** ENTRIES SUPPLIED follows **

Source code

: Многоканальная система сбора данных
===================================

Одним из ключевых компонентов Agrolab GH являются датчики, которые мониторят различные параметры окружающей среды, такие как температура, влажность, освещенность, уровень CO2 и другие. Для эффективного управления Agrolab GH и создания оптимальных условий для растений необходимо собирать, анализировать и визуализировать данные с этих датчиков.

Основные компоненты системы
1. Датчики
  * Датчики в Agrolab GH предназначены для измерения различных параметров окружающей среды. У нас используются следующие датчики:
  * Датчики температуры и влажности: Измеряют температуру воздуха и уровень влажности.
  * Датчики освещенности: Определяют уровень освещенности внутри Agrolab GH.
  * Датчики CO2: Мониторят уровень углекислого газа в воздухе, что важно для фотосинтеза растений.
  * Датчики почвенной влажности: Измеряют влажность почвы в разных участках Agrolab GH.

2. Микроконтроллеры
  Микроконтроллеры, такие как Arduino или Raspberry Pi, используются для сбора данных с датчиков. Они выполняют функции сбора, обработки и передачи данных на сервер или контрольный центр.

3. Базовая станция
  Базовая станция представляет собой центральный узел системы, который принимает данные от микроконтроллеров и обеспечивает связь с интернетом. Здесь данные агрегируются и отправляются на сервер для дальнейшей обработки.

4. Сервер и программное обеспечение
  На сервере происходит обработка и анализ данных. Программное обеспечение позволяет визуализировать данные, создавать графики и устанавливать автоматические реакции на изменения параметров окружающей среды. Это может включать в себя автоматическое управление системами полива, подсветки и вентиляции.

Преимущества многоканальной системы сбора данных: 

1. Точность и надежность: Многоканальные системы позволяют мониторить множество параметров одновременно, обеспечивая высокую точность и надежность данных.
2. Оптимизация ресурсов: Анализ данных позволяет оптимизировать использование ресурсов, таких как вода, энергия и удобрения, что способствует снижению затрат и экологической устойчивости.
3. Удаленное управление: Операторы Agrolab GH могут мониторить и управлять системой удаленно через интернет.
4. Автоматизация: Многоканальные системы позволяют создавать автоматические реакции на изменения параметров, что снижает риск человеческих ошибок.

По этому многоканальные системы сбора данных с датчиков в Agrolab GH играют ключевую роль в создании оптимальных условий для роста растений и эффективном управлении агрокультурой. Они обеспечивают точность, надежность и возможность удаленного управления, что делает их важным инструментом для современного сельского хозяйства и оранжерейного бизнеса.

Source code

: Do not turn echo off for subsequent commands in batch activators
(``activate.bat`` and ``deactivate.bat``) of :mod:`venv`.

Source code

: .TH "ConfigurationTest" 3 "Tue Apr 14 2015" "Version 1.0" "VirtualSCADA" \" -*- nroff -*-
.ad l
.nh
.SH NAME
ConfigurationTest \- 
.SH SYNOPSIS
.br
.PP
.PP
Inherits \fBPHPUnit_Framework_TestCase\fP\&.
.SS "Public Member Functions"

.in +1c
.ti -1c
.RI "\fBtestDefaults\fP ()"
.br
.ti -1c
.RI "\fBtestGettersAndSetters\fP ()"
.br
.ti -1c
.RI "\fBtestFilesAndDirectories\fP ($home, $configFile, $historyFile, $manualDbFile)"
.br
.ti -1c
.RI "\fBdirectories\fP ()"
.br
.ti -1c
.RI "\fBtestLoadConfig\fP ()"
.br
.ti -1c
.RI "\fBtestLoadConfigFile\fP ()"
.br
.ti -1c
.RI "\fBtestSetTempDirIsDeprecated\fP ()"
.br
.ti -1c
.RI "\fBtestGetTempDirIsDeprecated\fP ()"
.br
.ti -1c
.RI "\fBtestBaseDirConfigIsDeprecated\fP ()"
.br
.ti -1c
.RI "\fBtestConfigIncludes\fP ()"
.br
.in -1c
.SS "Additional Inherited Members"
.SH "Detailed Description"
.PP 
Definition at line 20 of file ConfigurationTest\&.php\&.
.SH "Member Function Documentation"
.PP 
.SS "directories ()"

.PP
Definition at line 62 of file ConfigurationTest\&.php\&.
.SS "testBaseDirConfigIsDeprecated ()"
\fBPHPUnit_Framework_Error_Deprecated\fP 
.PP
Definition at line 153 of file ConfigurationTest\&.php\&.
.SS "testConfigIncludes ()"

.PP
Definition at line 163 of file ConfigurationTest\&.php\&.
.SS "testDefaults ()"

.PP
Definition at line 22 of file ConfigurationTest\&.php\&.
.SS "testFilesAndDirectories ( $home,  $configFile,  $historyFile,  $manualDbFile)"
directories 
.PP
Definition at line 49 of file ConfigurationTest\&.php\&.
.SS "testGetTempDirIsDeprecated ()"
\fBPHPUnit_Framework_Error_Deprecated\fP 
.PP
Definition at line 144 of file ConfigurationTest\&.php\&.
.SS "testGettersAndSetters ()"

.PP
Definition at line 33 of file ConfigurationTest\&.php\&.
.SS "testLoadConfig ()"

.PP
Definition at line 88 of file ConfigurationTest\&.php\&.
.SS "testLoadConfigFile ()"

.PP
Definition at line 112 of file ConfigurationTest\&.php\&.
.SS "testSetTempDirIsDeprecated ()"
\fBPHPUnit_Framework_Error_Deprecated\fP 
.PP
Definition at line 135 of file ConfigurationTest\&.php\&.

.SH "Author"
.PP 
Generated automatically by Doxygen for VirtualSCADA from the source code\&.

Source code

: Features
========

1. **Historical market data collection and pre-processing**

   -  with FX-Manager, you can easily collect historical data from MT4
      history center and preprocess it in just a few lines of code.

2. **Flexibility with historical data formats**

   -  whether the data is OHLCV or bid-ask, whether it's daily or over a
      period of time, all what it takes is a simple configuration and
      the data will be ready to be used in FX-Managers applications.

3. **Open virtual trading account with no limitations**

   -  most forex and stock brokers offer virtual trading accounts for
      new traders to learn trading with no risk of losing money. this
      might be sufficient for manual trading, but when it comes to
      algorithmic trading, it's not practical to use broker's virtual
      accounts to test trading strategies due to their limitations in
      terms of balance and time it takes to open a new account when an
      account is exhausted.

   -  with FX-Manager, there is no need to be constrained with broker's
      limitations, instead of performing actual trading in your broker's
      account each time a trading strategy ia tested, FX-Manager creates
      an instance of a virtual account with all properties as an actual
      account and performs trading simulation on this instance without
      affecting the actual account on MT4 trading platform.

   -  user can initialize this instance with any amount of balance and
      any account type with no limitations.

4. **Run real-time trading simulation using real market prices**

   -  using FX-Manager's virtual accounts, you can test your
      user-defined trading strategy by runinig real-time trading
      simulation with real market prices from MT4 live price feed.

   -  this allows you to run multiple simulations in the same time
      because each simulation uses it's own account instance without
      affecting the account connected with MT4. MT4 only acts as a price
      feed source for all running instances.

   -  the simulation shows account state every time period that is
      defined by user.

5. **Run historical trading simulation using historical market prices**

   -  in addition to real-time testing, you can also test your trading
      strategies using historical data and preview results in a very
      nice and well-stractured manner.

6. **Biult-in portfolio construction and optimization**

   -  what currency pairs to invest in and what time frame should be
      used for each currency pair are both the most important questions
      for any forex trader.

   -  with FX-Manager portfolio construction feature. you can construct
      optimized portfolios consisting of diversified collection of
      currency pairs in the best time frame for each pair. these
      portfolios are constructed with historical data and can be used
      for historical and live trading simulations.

** End of ENTRIES SUPPLIED **

EXERCISE:
Copy all of the data exactly.

EXERCISE OUTPUT:
Source code

: Многоканальная система сбора данных
===================================

Одним из ключевых компонентов Agrolab GH являются датчики, которые мониторят различные параметры окружающей среды, такие как температура, влажность, освещенность, уровень CO2 и другие. Для эффективного управления Agrolab GH и создания оптимальных условий для растений необходимо собирать, анализировать и визуализировать данные с этих датчиков.

Основные компоненты системы
1. Датчики
  * Датчики в Agrolab GH предназначены для измерения различных параметров окружающей среды. У нас используются следующие датчики:
  * Датчики температуры и влажности: Измеряют температуру воздуха и уровень влажности.
  * Датчики освещенности: Определяют уровень освещенности внутри Agrolab GH.
  * Датчики CO2: Мониторят уровень углекислого газа в воздухе, что важно для фотосинтеза растений.
  * Датчики почвенной влажности: Измеряют влажность почвы в разных участках Agrolab GH.

2. Микроконтроллеры
  Микроконтроллеры, такие как Arduino или Raspberry Pi, используются для сбора данных с датчиков. Они выполняют функции сбора, обработки и передачи данных на сервер или контрольный центр.

3. Базовая станция
  Базовая станция представляет собой центральный узел системы, который принимает данные от микроконтроллеров и обеспечивает связь с интернетом. Здесь данные агрегируются и отправляются на сервер для дальнейшей обработки.

4. Сервер и программное обеспечение
  На сервере происходит обработка и анализ данных. Программное обеспечение позволяет визуализировать данные, создавать графики и устанавливать автоматические реакции на изменения параметров окружающей среды. Это может включать в себя автоматическое управление системами полива, подсветки и вентиляции.

Преимущества многоканальной системы сбора данных: 

1. Точность и надежность: Многоканальные системы позволяют мониторить множество параметров одновременно, обеспечивая высокую точность и надежность данных.
2. Оптимизация ресурсов: Анализ данных позволяет оптимизировать использование ресурсов, таких как вода, энергия и удобрения, что способствует снижению затрат и экологической устойчивости.
3. Удаленное управление: Операторы Agrolab GH могут мониторить и управлять системой удаленно через интернет.
4. Автоматизация: Многоканальные системы позволяют создавать автоматические реакции на изменения параметров, что снижает риск человеческих ошибок.

По этому многоканальные системы сбора данных с датчиков в Agrolab GH играют ключевую роль в создании оптимальных условий для роста растений и эффективном управлении агрокультурой. Они обеспечивают точность, надежность и возможность удаленного управления, что делает их важным инструментом для современного сельского хозяйства и оранжерейного бизнеса.

Source code

: Do not turn echo off for subsequent commands in batch activators
(``activate.bat`` and ``deactivate.bat``) of :mod:`venv`.

Source code

: .TH "ConfigurationTest" 3 "Tue Apr 14 2015" "Version 1.0" "VirtualSCADA" \" -*- nroff -*-
.ad l
.nh
.SH NAME
ConfigurationTest \- 
.SH SYNOPSIS
.br
.PP
.PP
Inherits \fBPHPUnit_Framework_TestCase\fP\&.
.SS "Public Member Functions"

.in +1c
.ti -1c
.RI "\fBtestDefaults\fP ()"
.br
.ti -1c
.RI "\fBtestGettersAndSetters\fP ()"
.br
.ti -1c
.RI "\fBtestFilesAndDirectories\fP ($home, $configFile, $historyFile, $manualDbFile)"
.br
.ti -1c
.RI "\fBdirectories\fP ()"
.br
.ti -1c
.RI "\fBtestLoadConfig\fP ()"
.br
.ti -1c
.RI "\fBtestLoadConfigFile\fP ()"
.br
.ti -1c
.RI "\fBtestSetTempDirIsDeprecated\fP ()"
.br
.ti -1c
.RI "\fBtestGetTempDirIsDeprecated\fP ()"
.br
.ti -1c
.RI "\fBtestBaseDirConfigIsDeprecated\fP ()"
.br
.ti -1c
.RI "\fBtestConfigIncludes\fP ()"
.br
.in -1c
.SS "Additional Inherited Members"
.SH "Detailed Description"
.PP 
Definition at line 20 of file ConfigurationTest\&.php\&.
.SH "Member Function Documentation"
.PP 
.SS "directories ()"

.PP
Definition at line 62 of file ConfigurationTest\&.php\&.
.SS "testBaseDirConfigIsDeprecated ()"
\fBPHPUnit_Framework_Error_Deprecated\fP 
.PP
Definition at line 153 of file ConfigurationTest\&.php\&.
.SS "testConfigIncludes ()"

.PP
Definition at line 163 of file ConfigurationTest\&.php\&.
.SS "testDefaults ()"

.PP
Definition at line 22 of file ConfigurationTest\&.php\&.
.SS "testFilesAndDirectories ( $home,  $configFile,  $historyFile,  $manualDbFile)"
directories 
.PP
Definition at line 49 of file ConfigurationTest\&.php\&.
.SS "testGetTempDirIsDeprecated ()"
\fBPHPUnit_Framework_Error_Deprecated\fP 
.PP
Definition at line 144 of file ConfigurationTest\&.php\&.
.SS "testGettersAndSetters ()"

.PP
Definition at line 33 of file ConfigurationTest\&.php\&.
.SS "testLoadConfig ()"

.PP
Definition at line 88 of file ConfigurationTest\&.php\&.
.SS "testLoadConfigFile ()"

.PP
Definition at line 112 of file ConfigurationTest\&.php\&.
.SS "testSetTempDirIsDeprecated ()"
\fBPHPUnit_Framework_Error_Deprecated\fP 
.PP
Definition at line 135 of file ConfigurationTest\&.php\&.

.SH "Author"
.PP 
Generated automatically by Doxygen for VirtualSCADA from the source code\&.

Source code

: Features
========

1. **Historical market data collection and pre-processing**

   -  with FX-Manager, you can easily collect historical data from MT4
      history center and preprocess it in just a few lines of code.

2. **Flexibility with historical data formats**

   -  whether the data is OHLCV or bid-ask, whether it's daily or over a
      period of time, all what it takes is a simple configuration and
      the data will be ready to be used in FX-Managers applications.

3. **Open virtual trading account with no limitations**

   -  most forex and stock brokers offer virtual trading accounts for
      new traders to learn trading with no risk of losing money. this
      might be sufficient for manual trading, but when it comes to
      algorithmic trading, it's not practical to use broker's virtual
      accounts to test trading strategies due to their limitations in
      terms of balance and time it takes to open a new account when an
      account is exhausted.

   -  with FX-Manager, there is no need to be constrained with broker's
      limitations, instead of performing actual trading in your broker's
      account each time a trading strategy ia tested, FX-Manager creates
      an instance of a virtual account with all properties as an actual
      account and performs trading simulation on this instance without
      affecting the actual account on MT4 trading platform.

   -  user can initialize this instance with any amount of balance and
      any account type with no limitations.

4. **Run real-time trading simulation using real market prices**

   -  using FX-Manager's virtual accounts, you can test your
      user-defined trading strategy by runinig real-time trading
      simulation with real market prices from MT4 live price feed.

   -  this allows you to run multiple simulations in the same time
      because each simulation uses it's own account instance without
      affecting the account connected with MT4. MT4 only acts as a price
      feed source for all running instances.

   -  the simulation shows account state every time period that is
      defined by user.

5. **Run historical trading simulation using historical market prices**

   -  in addition to real-time testing, you can also test your trading
      strategies using historical data and preview results in a very
      nice and well-stractured manner.

6. **Biult-in portfolio construction and optimization**

   -  what currency pairs to invest in and what time frame should be
      used for each currency pair are both the most important questions
      for any forex trader.

   -  with FX-Manager portfolio construction feature. you can construct
      optimized portfolios consisting of diversified collection of
      currency pairs in the best time frame for each pair. these
      portfolios are constructed with historical data and can be used
      for historical and live trading simulations.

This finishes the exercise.